Continuação da crónica "O assassinato de Sócrates" do livro: "Crónica dos dias bons" de Mário Anacleto
"Transcendentes os negócios do Estado, não podem passar sem mim, pensa o político de formação maquiavélica. Não podem passar sem mim porque eu sei governar a cidade, eu sei como tornar-me príncipe numa república… muito mal acham ao filósofo quando frequentemente lhes diz na cara que “o sapateiro não deve passar além da chinela!... Ao decidir o que devo fazer não tenho de dar ouvidos a nada a não ser à razão que tenho comigo, um ´dáimon´ que me fala, uma intuição lógica cujo contributo não devo desperdiçar. Faço aquilo que, depois de muita reflexão, me parece ser o melhor: o homem tem de se servir da sua própria visão interior para distinguir o bem do mal e não deve deixar-se guiar por aqueles que lhe dizem ser boa uma determinada acção”. Os detentores da verdade oficial cuidam que isto é indício firme de corrupção na cidade e no seu governo e em todas as esferas onde se incutem estas ideias e opiniões divergentes. Mas Sócrates insiste “ O artífice sabe o que tem de fazer e onde e como o deve fazer. Pode dar um relato claro do seu conhecimento e todas as suas acções estão inteligentemente relacionadas com o seu intuito. Os estadistas e os poetas não têm um tal conhecimento do verdadeiro sentido da vida púbica ou privada e nem sequer reconheciam a necessidade dele. Para uma recta conduta, são necessários conhecimentos claros. Ninguém pode ser conscienciosa, e consistentemente bom em saber o que é a bondade”.
Perante tão lúcida constatação e partindo do pressuposto que as coisas são como são mas que dever ser quase sempre como devem ser, isto é, a realidade viva e a ética viva de braço dado, é de perguntar se é lícito deixar que os políticos façam aquilo para que não estão preparados?
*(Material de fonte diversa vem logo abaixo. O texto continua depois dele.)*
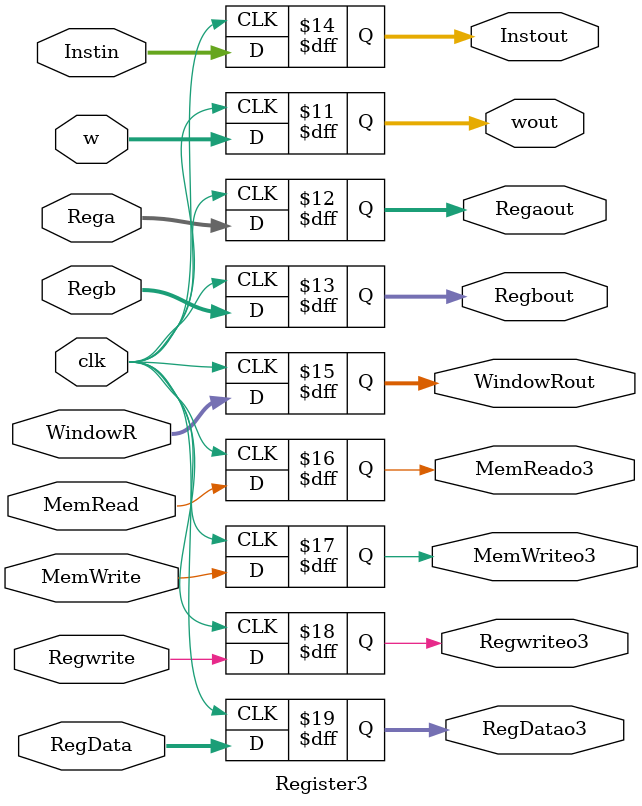
<source format=v>
module Register3(Instin,
                 clk,
                 Rega,
                 Regb,
                 w,
                 Regaout,
                 Regbout,
                 wout,
                 Instout,
                 MemRead,
                 MemWrite,
                 Regwrite,
                 MemReado3,
                 MemWriteo3,
                 Regwriteo3,
                 RegData,
                 RegDatao3,
                 WindowR,
                 WindowRout);
    
    
    input [15:0] Instin;
    input clk;
    input [15:0] Rega;
    input [15:0] Regb;
    input [15:0] w;
    input[1:0] WindowR;
    
    output reg[15:0] wout      = 0;
    output reg[15:0] Regaout   = 0;
    output reg[15:0] Regbout   = 0;
    output reg [15:0] Instout  = 16'h8040;
    output reg[1:0] WindowRout = 0;
    
    //Control
    input MemRead,MemWrite,Regwrite;
    input[1:0] RegData;
    output reg MemReado3       = 0,MemWriteo3       = 0,Regwriteo3       = 0;
    output reg [1:0] RegDatao3 = 0;
    
    
    always@(posedge clk)
    begin
        Instout    = Instin;
        Regaout    = Rega;
        Regbout    = Regb;
        wout       = w;
        WindowRout = WindowR;
        //Control
        MemReado3  = MemRead;
        MemWriteo3 = MemWrite;
        Regwriteo3 = Regwrite;
        RegDatao3  = RegData;
    end
    
endmodule

</source>
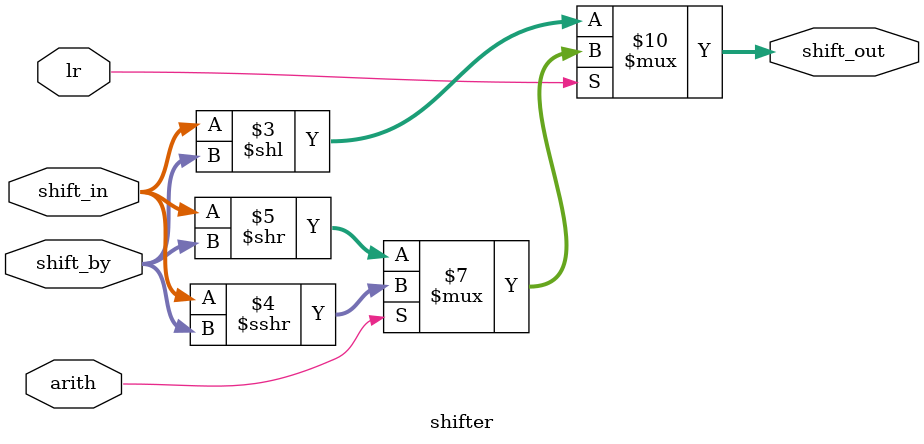
<source format=v>
module shifter (
    input signed [7:0] shift_in,
    input [2:0] shift_by,
    // 0 for left, 1 for right
    input lr,
    // 0 for logical, 1 for arithmetic
    input arith,
    output reg signed [7:0] shift_out
);

always @(*) begin
    if (!lr)
        shift_out <= shift_in << shift_by;
    else if (arith)
        shift_out <= shift_in >>> shift_by;
    else
        shift_out <= shift_in >> shift_by;
end

endmodule

</source>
É lícito permitir que ascendam ao topo da administração da coisa pública se nem contas sabem fazer? Se o que apenas querem é deixar estátuas e guerras, medos e instabilidade entre as pessoas, entre os estados que dizem governar? Que faríamos nós ao carpinteiro que não soubesse afeiçoar a madeira, segurar as partes de uma estrutura, ensamblar um conjunto de peças que constituam um todo?"